In an interview with EURACTIV, Stephen Boucher, from the think tank Notre Europe, argues that it is possible to engage citizens and explains why public opinion matters in EU policy-making.
“It is possible to engage citizens, to get them interested and better informed about the EU,” is the main conclusion drawn from this experiment, says Stephen Boucher, one of the organisers of a pan-European deliberative poll – Tomorrow’s Europe.
The poll brought together 362 randomly-chosen citizens in the first-ever EU-wide deliberative poll, discussing economic and social reform, future enlargement and the EU’s role in the world.
The poll, conducted by TNS, revealed that support for economic and social reforms, such as raising the retirement age and making it more attractive to work longer before retiring, increased from 26% to 40% and from 57% to 70% respectively after citizens had debated the issues among themselves.
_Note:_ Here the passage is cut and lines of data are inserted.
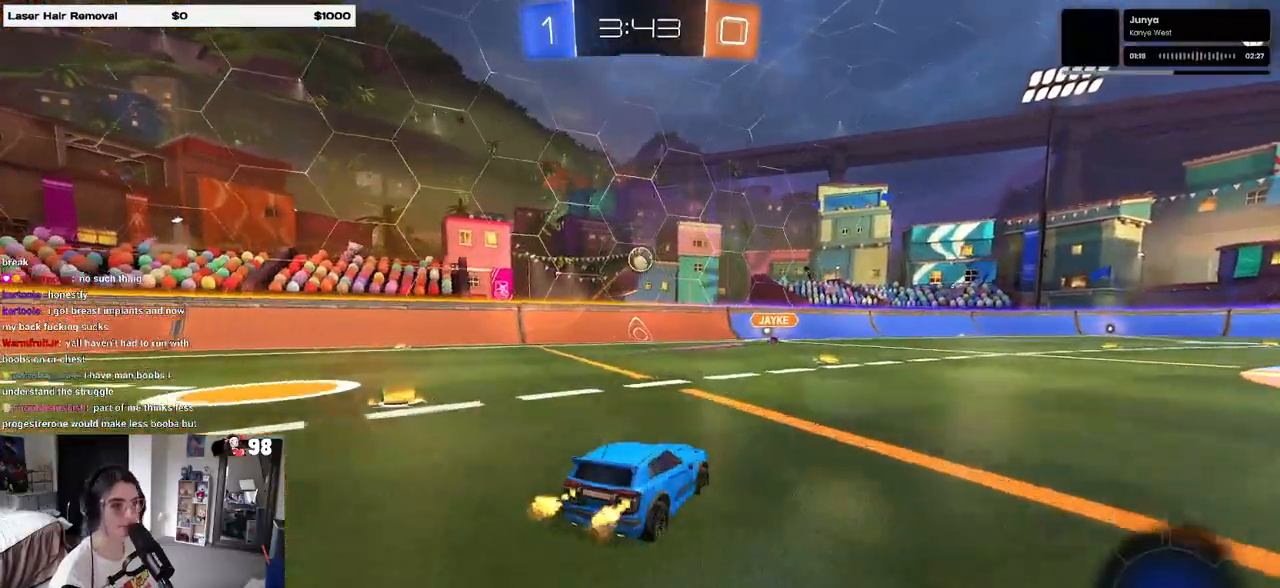
{"dt_ms": 500, "buttons": ["SQUARE", "R1"], "left_stick": "down-right", "right_stick": "center", "events": [[17, "CROSS", "down"], [33, "R1", "down"], [50, "left_stick", "up-right"], [100, "CROSS", "up"], [150, "CROSS", "down"], [183, "SQUARE", "down"], [233, "CROSS", "up"], [233, "left_stick", "down-right"]]}
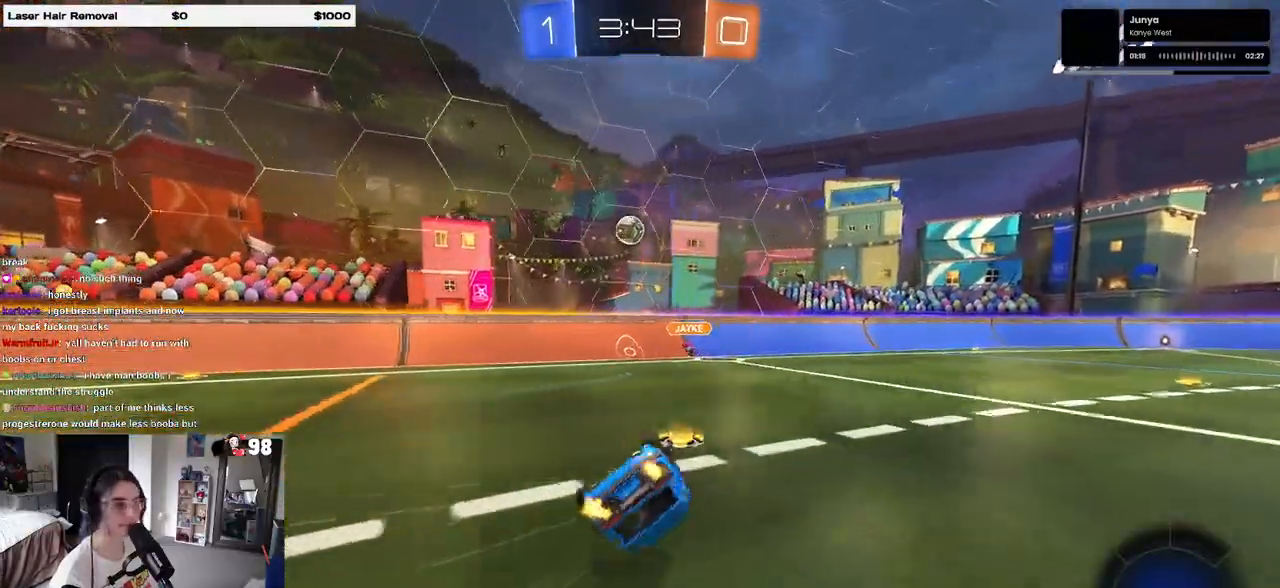
{"dt_ms": 500, "buttons": [], "left_stick": "center", "right_stick": "center", "events": [[17, "R1", "up"], [450, "SQUARE", "up"], [500, "left_stick", "center"]]}
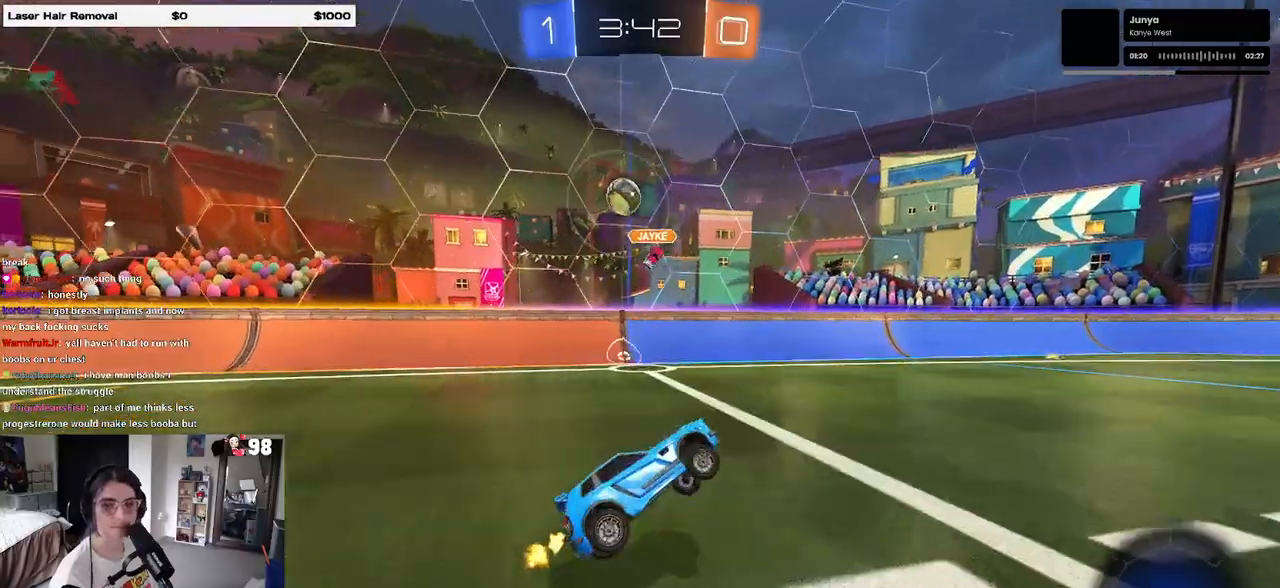
{"dt_ms": 500, "buttons": ["CROSS"], "left_stick": "up-right", "right_stick": "center", "events": [[33, "TRIANGLE", "down"], [133, "TRIANGLE", "up"], [367, "CROSS", "down"], [383, "left_stick", "up-right"], [450, "CROSS", "up"], [500, "CROSS", "down"]]}
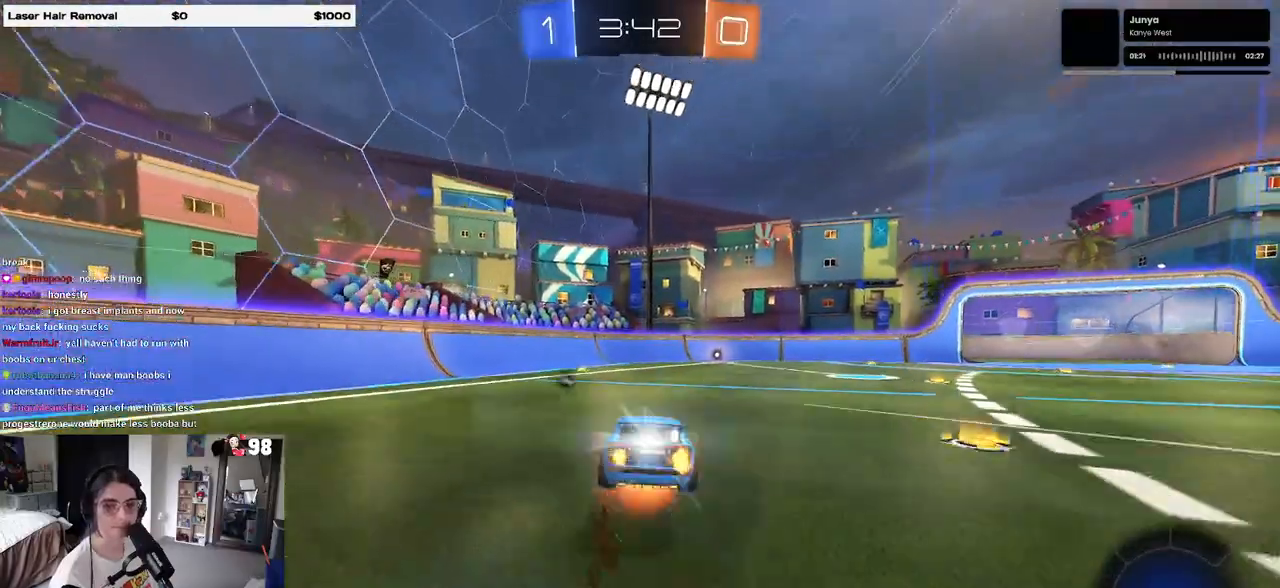
{"dt_ms": 500, "buttons": ["SQUARE"], "left_stick": "down-right", "right_stick": "center", "events": [[50, "SQUARE", "down"], [83, "CROSS", "up"], [83, "left_stick", "down-right"]]}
“People accept the need for economic and social reforms and want both their national governments and the EU to take action. After deliberation, they are more willing to reform pension systems,” Boucher explains.
However, the results show a downward trend in opinion towards enlargement following the deliberations. The percentage of people agreeing that additional countries that meet all the political and economic conditions for membership should be admitted to the EU decreased from 65% to 60%. More specifically, support for admitting Turkey into the EU fell from 55% to 45%, and support for Ukraine went from 69% to 55%.
The organisers hope that this one-off experiment will act as a “springboard” for future deliberative polls. The main problem, according to Boucher, is that “citizens feel distant from EU institutions and policy making processes. The link between their opinion, vote and voice and everyday decisions in Brussels is not obvious to them, so they become disengaged, disinterested.”
The co-organiser of the Tomorrow’s Europe initiative thinks that polls have an important role to play in EU policy-making. “Of course, politicians’ decisions should not be guided by polls. However, politicians need incentive to take action, and deliberative polls have a recommending force, because they are truly representative and deliberative,” Boucher argues.